My husband and I have been together 11 years, married for 9.My SS was 4 when his parents split and 5 when his dad and I got together, he’s now nearly 16. For all of this time he’s come over every other weekend, spent 4 weeks holiday per year and his dad has also seen him 1 midweek night per week.
SS mum has not encouraged the relationship and has not been positive about husband or his family.
During last year he spent very little time at our house, his mum didn’t want him to be here during COVID so his dad has seen him every week, most times just for a walk as things were closed.
He then decided he didn’t want to stay over here any more. We do understand that he has friends and wants to see them at weekends and that not many teenagers prefer spending time with parents and step mums. The midweek evening continued.
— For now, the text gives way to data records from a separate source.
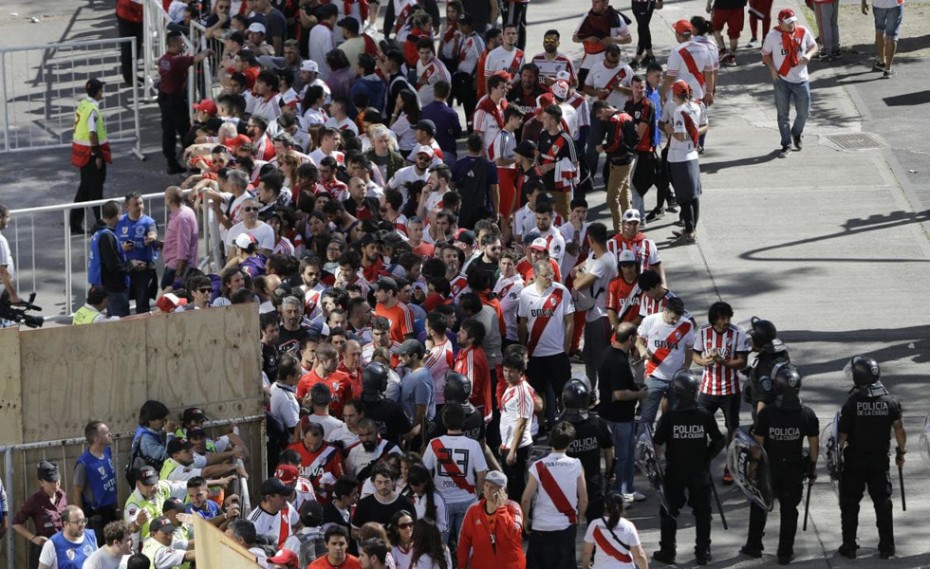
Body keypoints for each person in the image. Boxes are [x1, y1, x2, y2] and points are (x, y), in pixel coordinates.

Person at [741, 364, 819, 565]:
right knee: (789, 511)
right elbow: (814, 446)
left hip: (769, 469)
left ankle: (754, 546)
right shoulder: (808, 414)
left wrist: (752, 467)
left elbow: (757, 445)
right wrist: (811, 467)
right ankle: (785, 552)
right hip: (794, 469)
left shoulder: (767, 414)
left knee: (759, 505)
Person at [651, 370, 725, 566]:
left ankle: (668, 551)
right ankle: (703, 552)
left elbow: (656, 445)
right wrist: (707, 456)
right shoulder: (704, 415)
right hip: (699, 471)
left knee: (669, 512)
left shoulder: (668, 418)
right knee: (702, 514)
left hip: (674, 471)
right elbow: (719, 440)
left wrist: (656, 467)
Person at [837, 355, 906, 559]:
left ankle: (849, 546)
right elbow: (900, 431)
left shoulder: (852, 403)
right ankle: (887, 546)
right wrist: (901, 452)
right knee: (883, 503)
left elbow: (841, 437)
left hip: (854, 461)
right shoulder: (890, 402)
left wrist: (836, 459)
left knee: (850, 504)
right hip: (879, 460)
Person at [693, 301, 750, 485]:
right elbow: (694, 354)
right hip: (707, 389)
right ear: (714, 319)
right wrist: (703, 362)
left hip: (730, 390)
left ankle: (729, 466)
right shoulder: (703, 333)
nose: (726, 321)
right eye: (722, 318)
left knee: (732, 428)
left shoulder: (738, 334)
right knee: (699, 426)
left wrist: (723, 362)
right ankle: (701, 464)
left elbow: (742, 362)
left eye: (728, 318)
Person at [521, 421, 587, 569]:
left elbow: (526, 499)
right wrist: (580, 518)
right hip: (566, 527)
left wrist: (526, 520)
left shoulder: (538, 466)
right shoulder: (576, 464)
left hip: (541, 528)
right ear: (570, 443)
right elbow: (583, 498)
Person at [517, 260, 573, 432]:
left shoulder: (561, 291)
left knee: (563, 392)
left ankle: (566, 423)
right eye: (546, 275)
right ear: (535, 276)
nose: (550, 278)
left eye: (551, 274)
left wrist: (566, 349)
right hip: (535, 353)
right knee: (538, 393)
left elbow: (570, 321)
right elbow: (523, 322)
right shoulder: (526, 294)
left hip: (557, 353)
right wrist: (523, 347)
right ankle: (541, 426)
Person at [598, 322, 647, 503]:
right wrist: (640, 394)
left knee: (627, 455)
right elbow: (619, 394)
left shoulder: (609, 353)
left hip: (620, 416)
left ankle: (628, 489)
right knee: (620, 457)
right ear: (631, 339)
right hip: (617, 418)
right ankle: (617, 494)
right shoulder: (618, 361)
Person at [761, 9, 817, 157]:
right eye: (788, 22)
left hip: (801, 79)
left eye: (793, 21)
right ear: (780, 23)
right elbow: (765, 55)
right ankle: (786, 144)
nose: (792, 24)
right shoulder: (772, 36)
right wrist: (772, 69)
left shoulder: (802, 31)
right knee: (783, 114)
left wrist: (808, 56)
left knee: (804, 112)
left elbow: (814, 46)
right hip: (782, 80)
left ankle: (796, 133)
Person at [635, 296, 695, 429]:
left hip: (676, 379)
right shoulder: (650, 320)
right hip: (653, 375)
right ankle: (643, 446)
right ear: (666, 310)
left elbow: (690, 348)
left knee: (674, 418)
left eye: (677, 319)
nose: (675, 321)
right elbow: (638, 339)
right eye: (672, 318)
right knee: (647, 418)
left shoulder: (686, 325)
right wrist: (641, 349)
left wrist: (686, 367)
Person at [559, 378, 614, 520]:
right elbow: (609, 450)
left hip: (566, 485)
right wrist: (609, 473)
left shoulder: (560, 426)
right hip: (593, 485)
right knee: (595, 526)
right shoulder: (598, 423)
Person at [158, 31, 211, 174]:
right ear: (174, 45)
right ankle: (193, 162)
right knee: (185, 131)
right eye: (181, 43)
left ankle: (172, 163)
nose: (183, 44)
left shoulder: (164, 59)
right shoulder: (177, 60)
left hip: (164, 98)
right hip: (175, 100)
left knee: (168, 131)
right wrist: (207, 50)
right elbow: (198, 58)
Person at [664, 80, 706, 244]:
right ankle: (692, 228)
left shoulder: (679, 111)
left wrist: (669, 129)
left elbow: (680, 136)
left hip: (679, 157)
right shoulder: (697, 106)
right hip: (692, 155)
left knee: (684, 198)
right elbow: (704, 126)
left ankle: (689, 231)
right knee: (693, 195)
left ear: (676, 94)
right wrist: (692, 134)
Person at [456, 470, 525, 569]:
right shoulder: (473, 510)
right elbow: (464, 542)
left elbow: (513, 532)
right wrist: (461, 566)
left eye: (493, 487)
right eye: (487, 485)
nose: (488, 490)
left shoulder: (513, 507)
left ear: (503, 490)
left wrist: (501, 509)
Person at [70, 78, 111, 235]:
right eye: (101, 89)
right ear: (98, 92)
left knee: (85, 190)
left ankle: (74, 224)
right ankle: (100, 224)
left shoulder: (83, 104)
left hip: (82, 154)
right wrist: (97, 153)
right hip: (91, 155)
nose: (102, 92)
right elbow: (92, 133)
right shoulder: (92, 109)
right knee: (95, 191)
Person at [12, 461, 68, 569]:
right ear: (41, 482)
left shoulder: (62, 495)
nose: (55, 484)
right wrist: (33, 538)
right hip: (43, 549)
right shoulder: (35, 501)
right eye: (51, 481)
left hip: (62, 547)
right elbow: (16, 523)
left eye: (57, 480)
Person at [71, 422, 118, 546]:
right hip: (97, 516)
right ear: (97, 439)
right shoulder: (84, 463)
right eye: (107, 433)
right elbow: (76, 492)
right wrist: (81, 520)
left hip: (111, 511)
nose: (110, 434)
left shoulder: (107, 451)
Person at [580, 491, 649, 569]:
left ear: (605, 505)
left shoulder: (595, 524)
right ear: (622, 506)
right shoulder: (628, 526)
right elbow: (639, 555)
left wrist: (586, 566)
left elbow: (586, 552)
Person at [115, 192, 158, 314]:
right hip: (124, 269)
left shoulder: (148, 222)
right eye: (136, 204)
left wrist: (151, 238)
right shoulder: (119, 222)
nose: (140, 207)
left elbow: (152, 232)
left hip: (142, 270)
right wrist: (121, 248)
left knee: (143, 307)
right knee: (122, 307)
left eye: (141, 203)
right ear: (127, 206)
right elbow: (110, 242)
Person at [573, 0, 632, 87]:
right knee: (581, 90)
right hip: (588, 63)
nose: (593, 4)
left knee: (607, 93)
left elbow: (628, 39)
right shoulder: (587, 17)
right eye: (593, 2)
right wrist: (587, 38)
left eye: (597, 2)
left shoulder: (616, 18)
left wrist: (612, 39)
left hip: (608, 64)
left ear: (605, 3)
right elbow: (574, 38)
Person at [88, 201, 132, 318]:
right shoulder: (106, 235)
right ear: (117, 214)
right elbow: (113, 264)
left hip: (103, 283)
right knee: (119, 319)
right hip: (113, 286)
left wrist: (119, 249)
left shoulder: (98, 232)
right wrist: (131, 265)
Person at [352, 464, 415, 530]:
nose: (383, 486)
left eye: (386, 482)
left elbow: (414, 528)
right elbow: (354, 531)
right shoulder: (364, 504)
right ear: (373, 483)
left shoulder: (406, 503)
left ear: (393, 481)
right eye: (379, 482)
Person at [37, 505, 97, 569]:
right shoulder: (52, 544)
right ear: (65, 524)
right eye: (77, 522)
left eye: (84, 520)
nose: (82, 524)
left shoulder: (90, 535)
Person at [161, 186, 199, 289]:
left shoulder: (182, 217)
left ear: (169, 200)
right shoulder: (184, 213)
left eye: (165, 196)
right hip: (176, 266)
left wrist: (178, 274)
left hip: (177, 268)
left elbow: (183, 246)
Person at [248, 478, 299, 549]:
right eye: (281, 496)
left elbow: (298, 524)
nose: (286, 498)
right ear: (268, 498)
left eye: (286, 494)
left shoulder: (287, 507)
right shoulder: (254, 522)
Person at [862, 0, 903, 78]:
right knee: (892, 35)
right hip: (895, 3)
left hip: (878, 4)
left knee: (879, 31)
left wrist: (863, 2)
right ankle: (888, 69)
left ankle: (882, 62)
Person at [0, 202, 18, 307]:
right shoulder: (1, 241)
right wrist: (13, 295)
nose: (9, 220)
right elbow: (3, 271)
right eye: (7, 217)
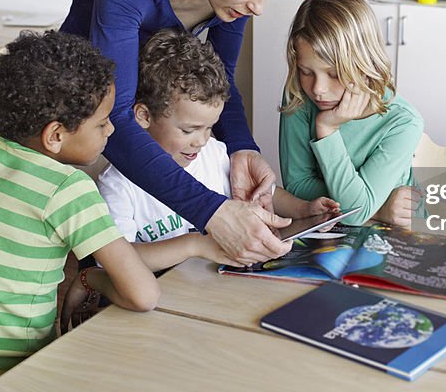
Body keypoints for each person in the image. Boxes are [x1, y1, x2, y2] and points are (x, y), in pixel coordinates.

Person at [61, 0, 318, 266]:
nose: (258, 7)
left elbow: (224, 81)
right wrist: (212, 212)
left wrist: (243, 149)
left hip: (136, 120)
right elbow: (118, 118)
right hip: (73, 121)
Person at [0, 31, 164, 392]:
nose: (112, 130)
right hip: (8, 377)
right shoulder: (68, 190)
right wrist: (91, 279)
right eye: (103, 122)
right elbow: (144, 294)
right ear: (54, 135)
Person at [97, 28, 339, 244]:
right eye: (189, 130)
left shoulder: (214, 152)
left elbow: (267, 195)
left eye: (209, 127)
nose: (201, 141)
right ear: (144, 116)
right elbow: (120, 262)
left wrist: (304, 209)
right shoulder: (117, 185)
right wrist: (195, 248)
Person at [278, 0, 424, 227]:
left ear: (366, 65)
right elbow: (296, 186)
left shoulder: (403, 123)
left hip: (399, 233)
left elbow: (356, 212)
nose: (318, 89)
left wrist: (327, 129)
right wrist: (376, 207)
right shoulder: (298, 96)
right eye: (306, 72)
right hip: (342, 231)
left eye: (334, 74)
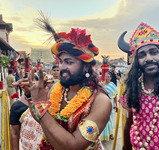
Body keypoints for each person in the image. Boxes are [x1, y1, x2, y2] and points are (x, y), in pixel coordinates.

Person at [23, 14, 112, 150]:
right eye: (61, 61)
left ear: (86, 66)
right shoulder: (55, 89)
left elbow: (73, 146)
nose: (62, 67)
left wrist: (40, 106)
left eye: (69, 62)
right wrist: (31, 97)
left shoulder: (100, 101)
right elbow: (45, 124)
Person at [10, 71, 43, 150]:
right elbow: (15, 132)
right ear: (22, 86)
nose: (31, 86)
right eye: (28, 84)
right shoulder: (17, 106)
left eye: (33, 83)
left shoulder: (47, 100)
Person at [100, 72, 118, 141]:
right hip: (101, 104)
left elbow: (115, 95)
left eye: (109, 77)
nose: (107, 78)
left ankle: (110, 133)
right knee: (102, 119)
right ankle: (102, 134)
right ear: (104, 77)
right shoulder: (101, 85)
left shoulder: (112, 85)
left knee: (109, 118)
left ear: (110, 78)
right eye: (106, 76)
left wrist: (116, 105)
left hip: (109, 103)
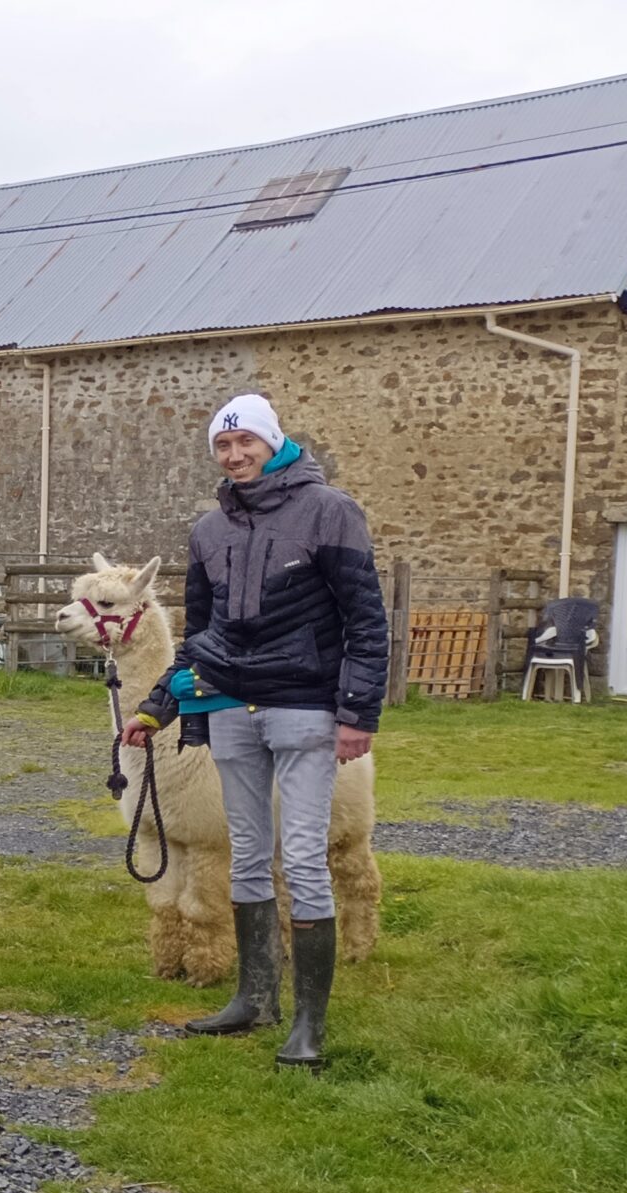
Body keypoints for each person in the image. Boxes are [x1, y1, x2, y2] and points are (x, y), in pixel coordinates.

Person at [123, 394, 386, 1069]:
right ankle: (254, 997)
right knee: (246, 854)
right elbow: (202, 636)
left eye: (246, 443)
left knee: (300, 856)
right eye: (223, 446)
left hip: (304, 707)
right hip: (228, 707)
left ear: (274, 442)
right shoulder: (210, 531)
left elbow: (364, 617)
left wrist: (357, 712)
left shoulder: (330, 511)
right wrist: (158, 704)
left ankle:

In the last few weeks he has been cancelling the midweek visit also, usually saying he’s not feeling well, got a lot of schoolwork. My husband popped round to see him last week (he didn’t phone first just was nearby and went to SS house) they went out for a meal and SS was very uneasy and said he was stressed about school. My husband sent a message to SS mum and said how out of sorts SS was, mum replied that SS needed to be treated with the respect he deserved and that just dropping by to see him without prior arrangement was completely unacceptable.
SS has now blocked husband from phone, husband has sent another message to SS mum saying he’s been trying to contact SS but not getting replies, SS mum not replying.
For info, over the last year aunties and granny have been messaging but getting no replies and SS has been disengaging with lots of his dads side of family.
Has anyone else experienced this? Any suggestions for us?